Action item: From the first line of the data down to the line bearing "Figure 2: The", output every line exactly and include no pictures.

Records for this task:
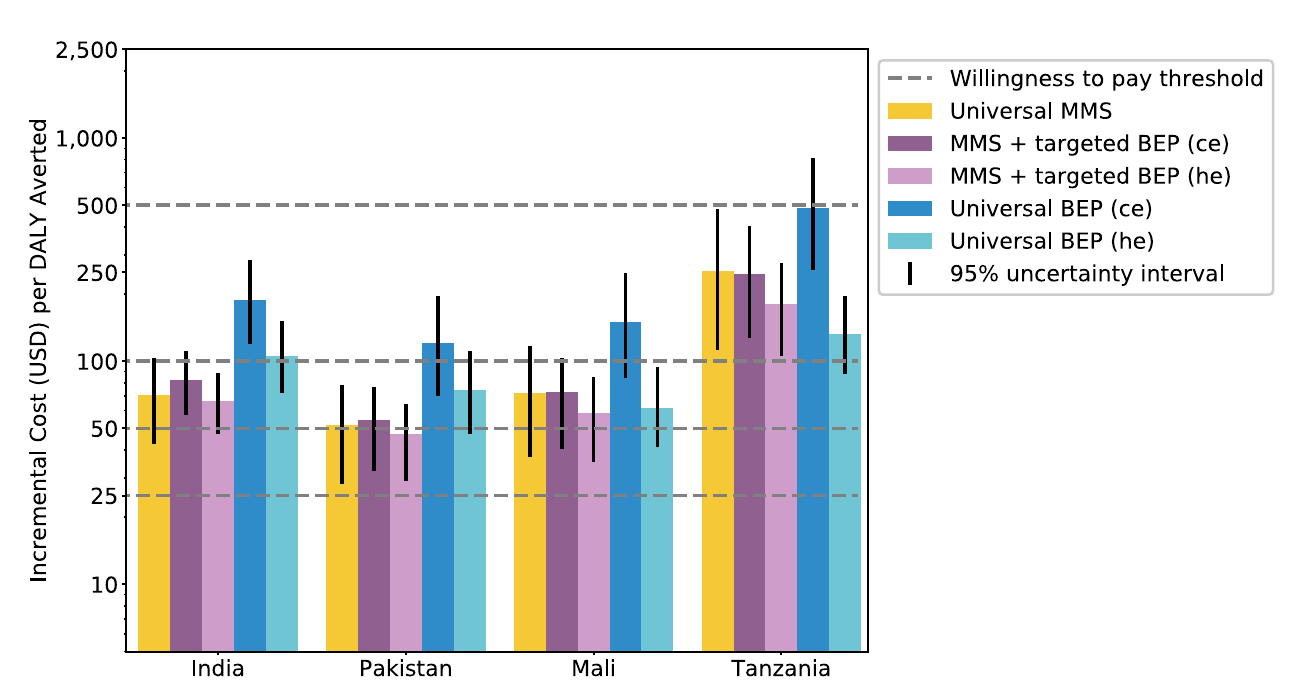
Fig 5. Incremental cost per DALY averted among the first 2 years of life in each modeled location for each simulated scenario relative to the baseline scenario (log-scale). BEP, balanced energy protein; ce, scenarios with current evidence effects for BEP; DALY, disability-adjusted life year; he, scenarios with hypothesized effects for BEP; MMS, multiple micronutrient supplementation.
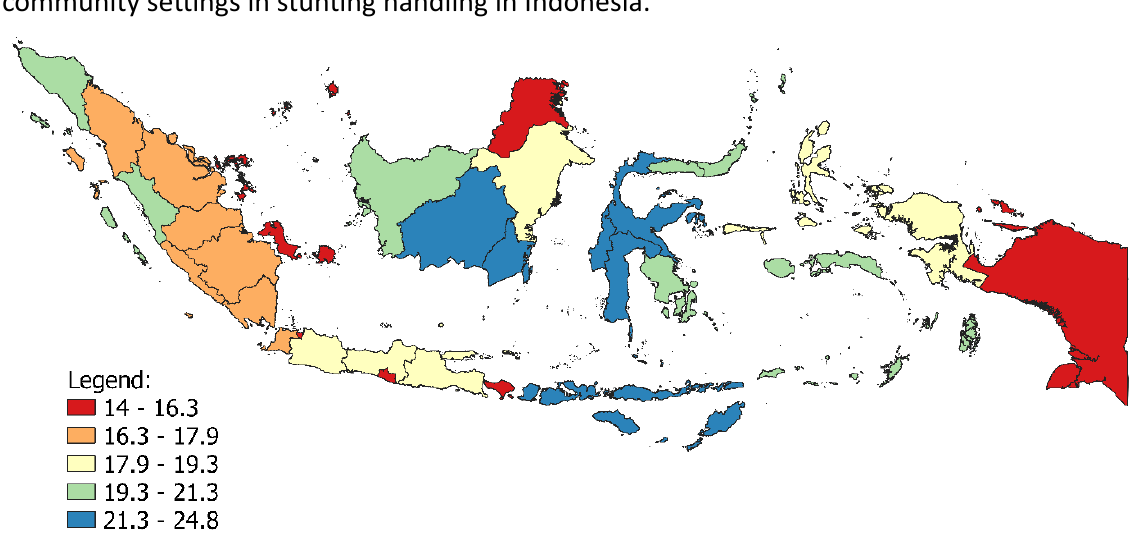
Figure 2: The Average Distribution of the Prevalence of Stunting in 34 Provinces in Indonesia, 2010-2018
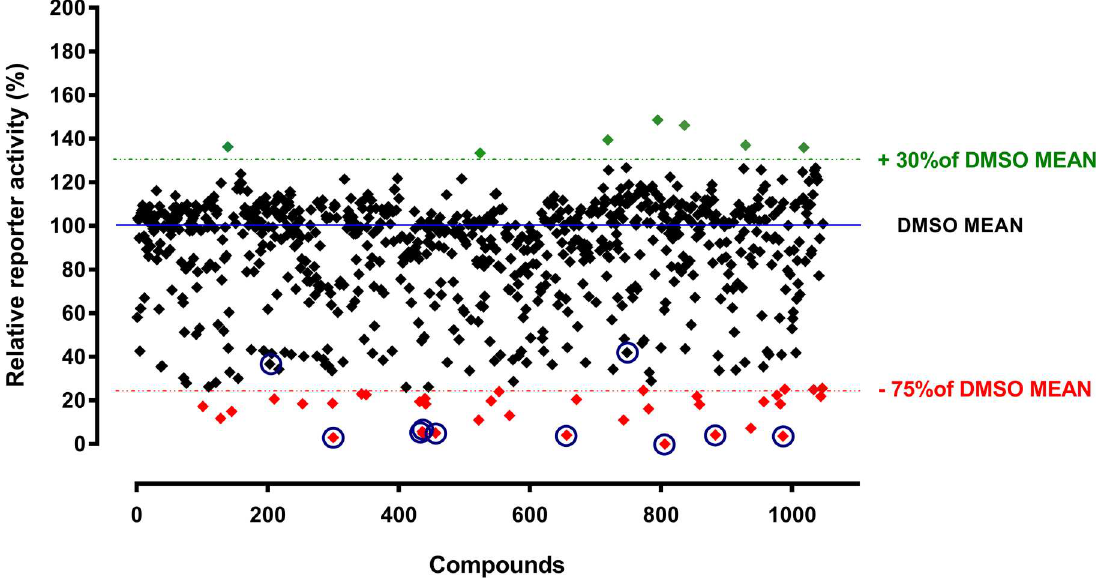
Fig 3. High-content screening of 1,200 Prestwick Chemical Library compounds. HeLa cells stably expressing firefly luciferase under control of NDST1 promoter were treated with compoundsfrom the Prestwick Chemical Library. The reporter activity of the tested compounds is expressed relative to the mean activity of DMSO treated cells. Drugs showingcytotoxic effects, as tested in parallelby the Hexosaminidase assay, were removed from the graph. Thirty eight compoundsresulting in the luminescence decrease by > 75% relative to the mean of DMSO control were consideredas potentially strong NDST1 inhibitors(shown in red). Seven compounds(shown in green) increasedluminescence by (cid:21) 30% over the mean DMS control. These compounds could be consideredas potential inducers of NDST1 expression. Eight potentiallystrong inhibitorsand 2 averageinhibitors(indicatedby blue circles) were selected for the dose-response assessment (Fig 4A). Experiments were performed in triplicates. Abbreviation: stdev–standard deviation.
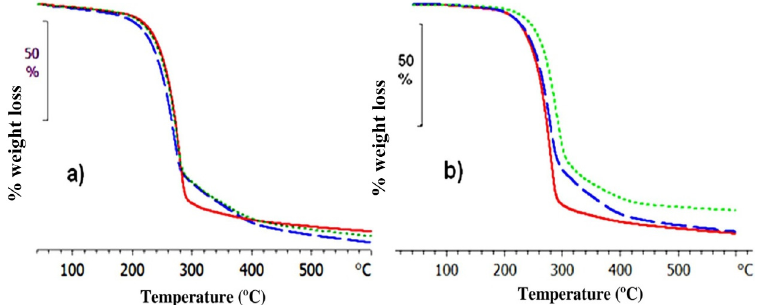
Figure 2. Thermogravimetric results, % weight loss as a function of temperature of the samples PEI2000-PLA20 (continuous line), PEI2000-PLA5 (dashed line) and PEI800-PLA5 (dotted line): ( a ) original samples; ( b ) isothermally preconditioned samples.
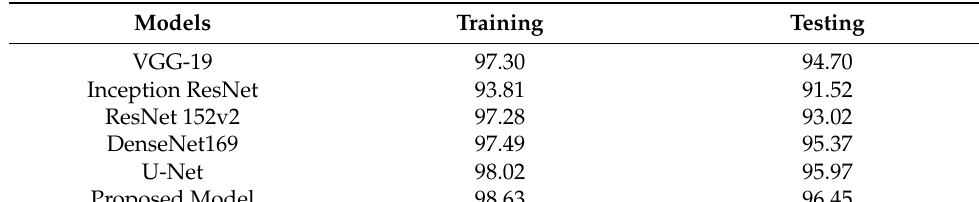
Figure 8. Comparative analysis of the testing and training accuracy of the proposed model with traditional models.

Written response:
Fig 5. Incremental cost per DALY averted among the first 2 years of life in each modeled location for each simulated scenario relative to the baseline scenario (log-scale). BEP, balanced energy protein; ce, scenarios with current evidence effects for BEP; DALY, disability-adjusted life year; he, scenarios with hypothesized effects for BEP; MMS, multiple micronutrient supplementation.
Figure 2: The Average Distribution of the Prevalence of Stunting in 34 Provinces in Indonesia, 2010-2018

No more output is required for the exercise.